Biomarkers of acute kidney injury: Can we replace serum creatinine?

Acute kidney injury (AKI) is frequent in hospitalized critically ill patients and mortality associated with AKI is largely unchanged over many decades. The new nomenclature, AKI, reflects the entire spectrum of acute renal failure, recognizing that an acute decline in kidney function can be secondary to an injury that causes functional or structural changes in the kidneys [Mehta et al. 2007]. An abrupt change in serum creatinine level has been the primary method for diagnosing AKI for nearly 60 years despite its well recognized limitations [Addis et al. 1947, Barrett and Addis 1947, Fisher and Wilhelmi 1937, Star 1998]. These limitations are mainly related to the delayed diagnosis of AKI associated with delayed rise in serum creatinine and the lack of specificity and sensitivity associated with small changes in serum creatinine.
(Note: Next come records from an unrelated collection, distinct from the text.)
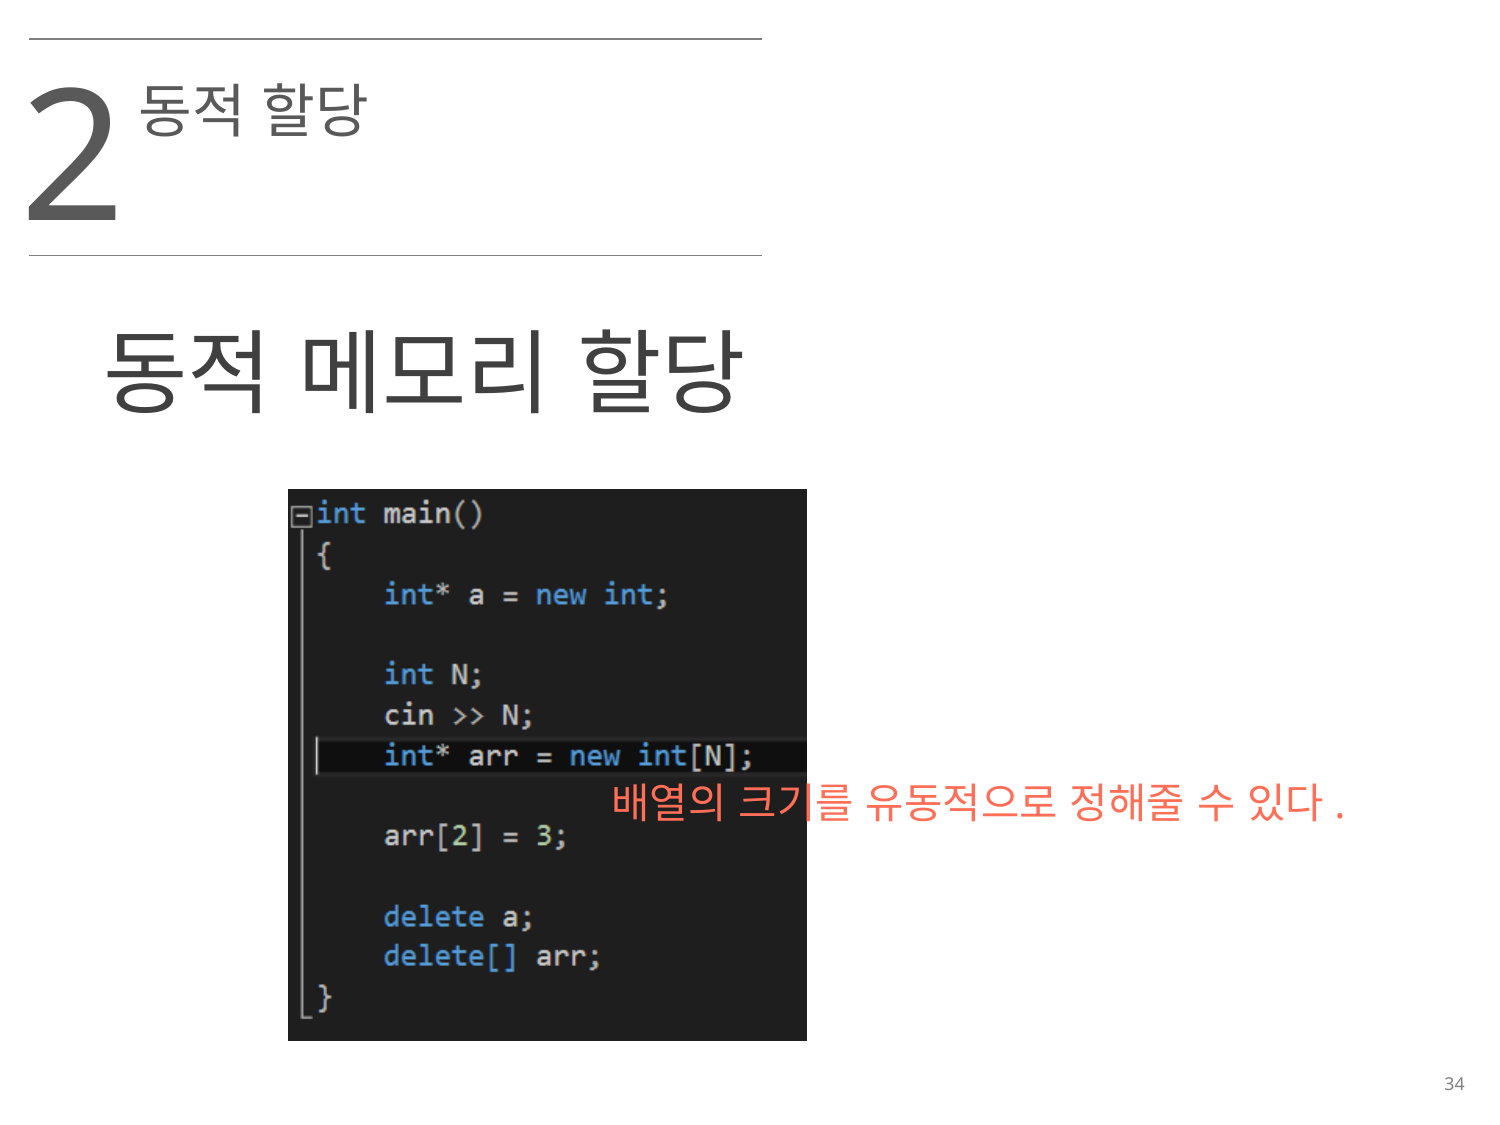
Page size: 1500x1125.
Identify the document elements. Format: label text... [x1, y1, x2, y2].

text_box 배열의 크기를 유동적으로 정해줄 수 있다. [813, 769, 1352, 834]
text_box 2 [5, 29, 124, 265]
picture [287, 489, 808, 1042]
text_box 동적 메모리 할당 [88, 307, 774, 433]
text_box 동적 할당 [123, 66, 443, 152]
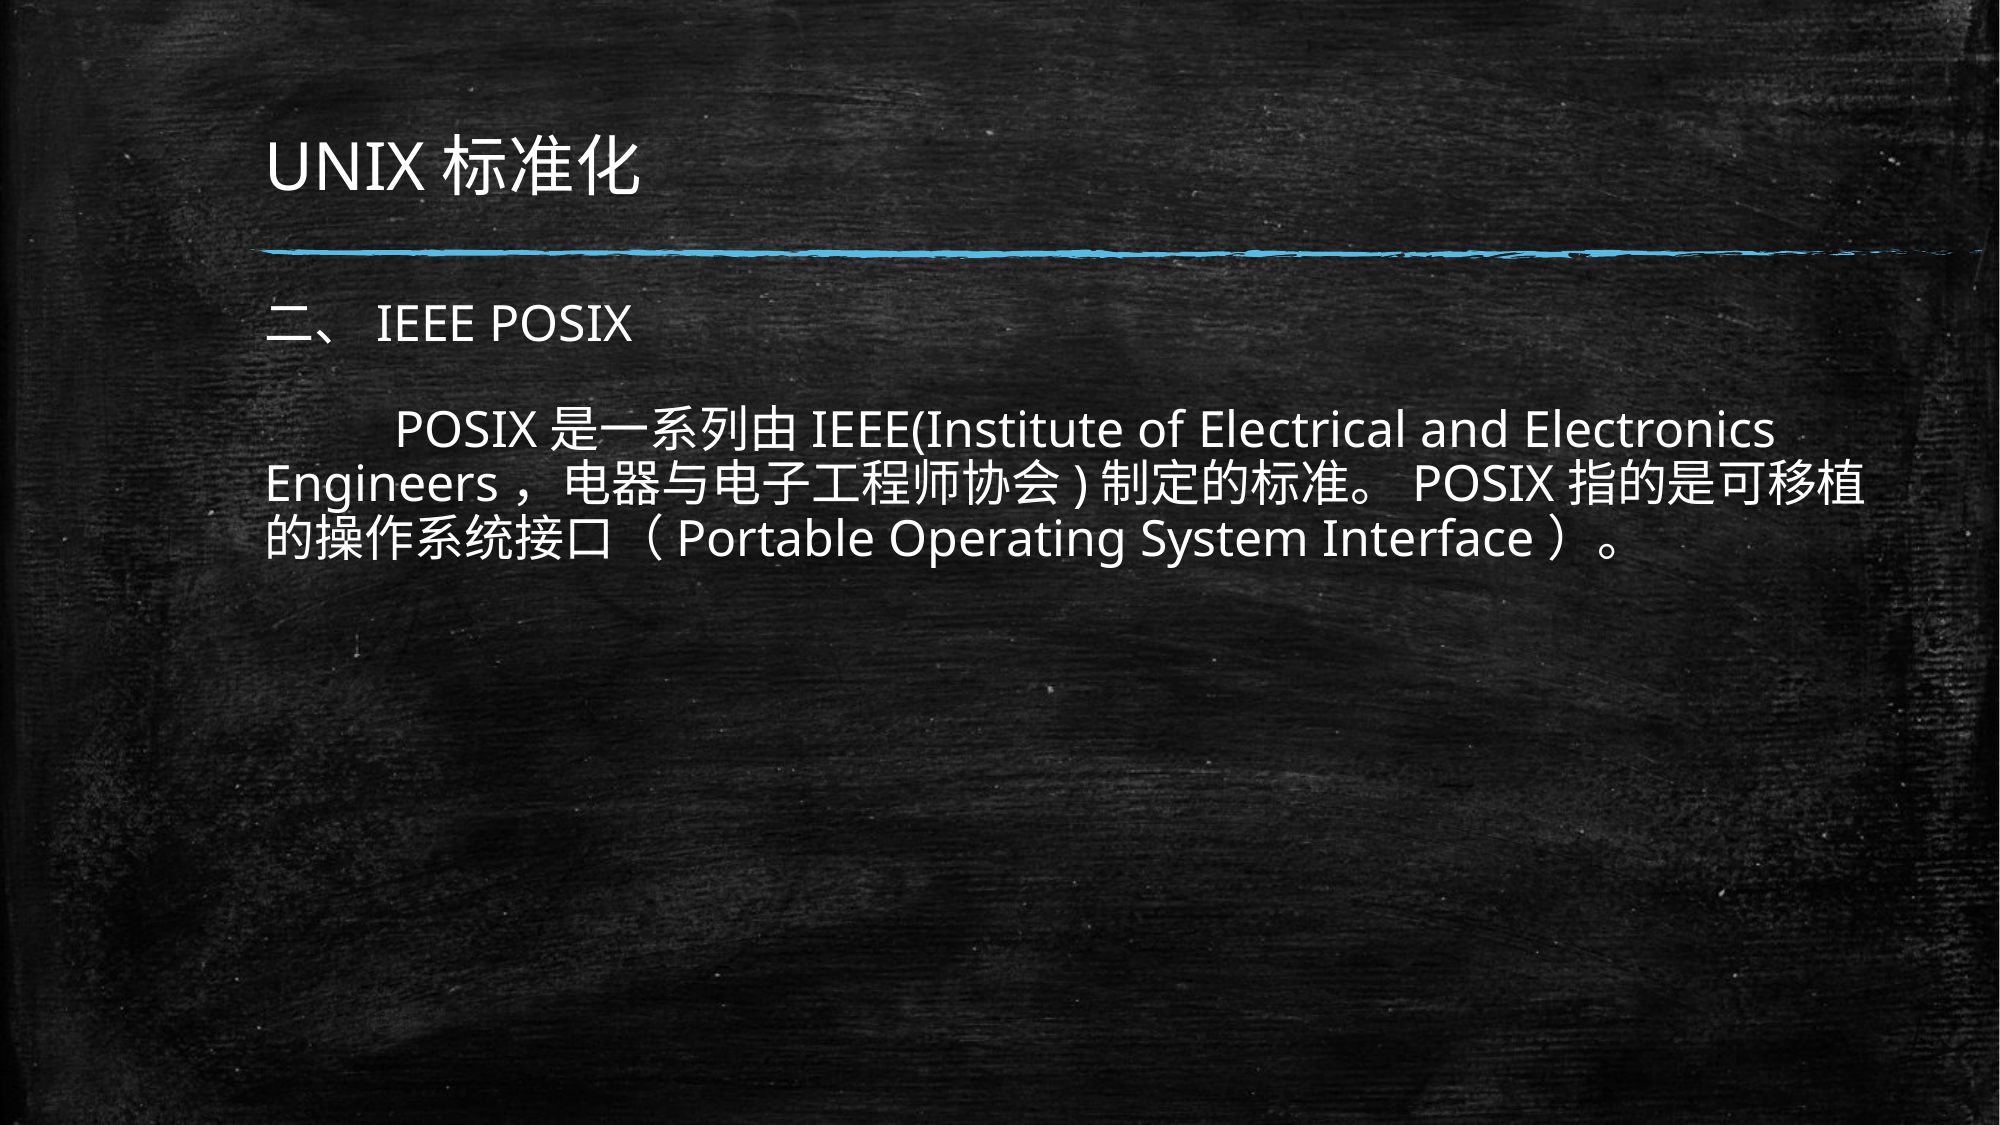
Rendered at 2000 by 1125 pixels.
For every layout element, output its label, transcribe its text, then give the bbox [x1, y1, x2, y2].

text_box POSIX是一系列由IEEE(Institute of Electrical and Electronics Engineers，电器与电子工程师协会)制定的标准。POSIX指的是可移植的操作系统接口（Portable Operating System Interface）。 [249, 397, 1922, 629]
title UNIX标准化 [249, 45, 1750, 213]
text_box 二、IEEE POSIX [249, 290, 959, 360]
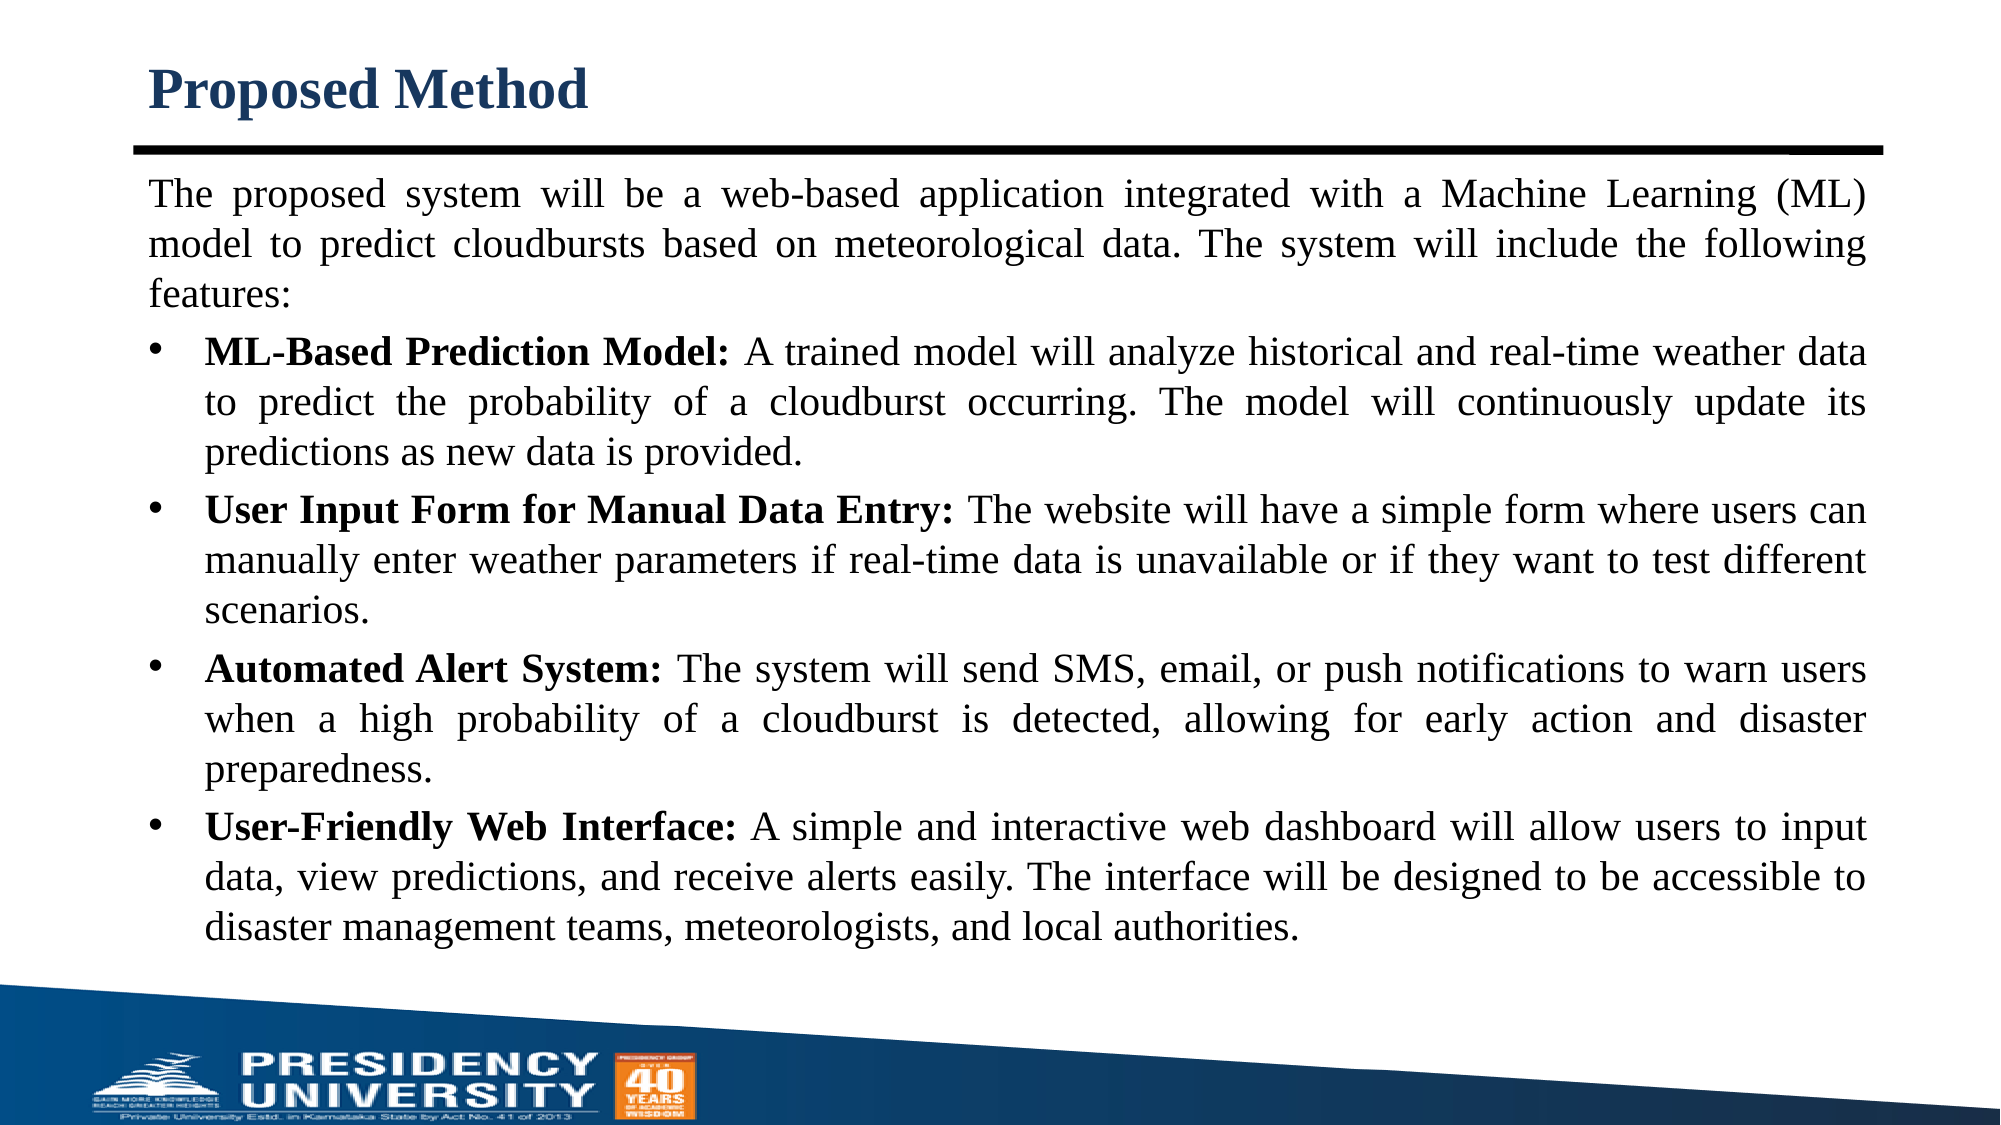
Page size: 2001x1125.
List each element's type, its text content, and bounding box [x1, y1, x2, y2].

list The proposed system will be a web-based application integrated with a Machine Learning (ML) model to predict cloudbursts based on meteorological data. The system will include the following features: ML-Based Prediction Model: A trained model will analyze historical and real-time weather data to predict the probability of a cloudburst occurring. The model will continuously update its predictions as new data is provided. User Input Form for Manual Data Entry: The website will have a simple form where users can manually enter weather parameters if real-time data is unavailable or if they want to test different scenarios. Automated Alert System: The system will send SMS, email, or push notifications to warn users when a high probability of a cloudburst is detected, allowing for early action and disaster preparedness. User-Friendly Web Interface: A simple and interactive web dashboard will allow users to input data, view predictions, and receive alerts easily. The interface will be designed to be accessible to disaster management teams, meteorologists, and local authorities. [133, 157, 1884, 1032]
picture [0, 982, 2000, 1125]
title Proposed Method [133, 45, 1884, 125]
It is believed that these limitations associated with diagnosis of AKI have prevented progress by interfering with the design of clinical trials for newer therapies. It is now widely believed that the availability of accurate and objective early biomarkers of AKI will stimulate progress in the development of early interventions in AKI. Recognition of this concept has led to a surge in preclinical, translational and clinical research for discovery and validation of biomarkers in AKI. In this review we will discuss the role of biomarkers in AKI and the promising biomarkers on the horizons.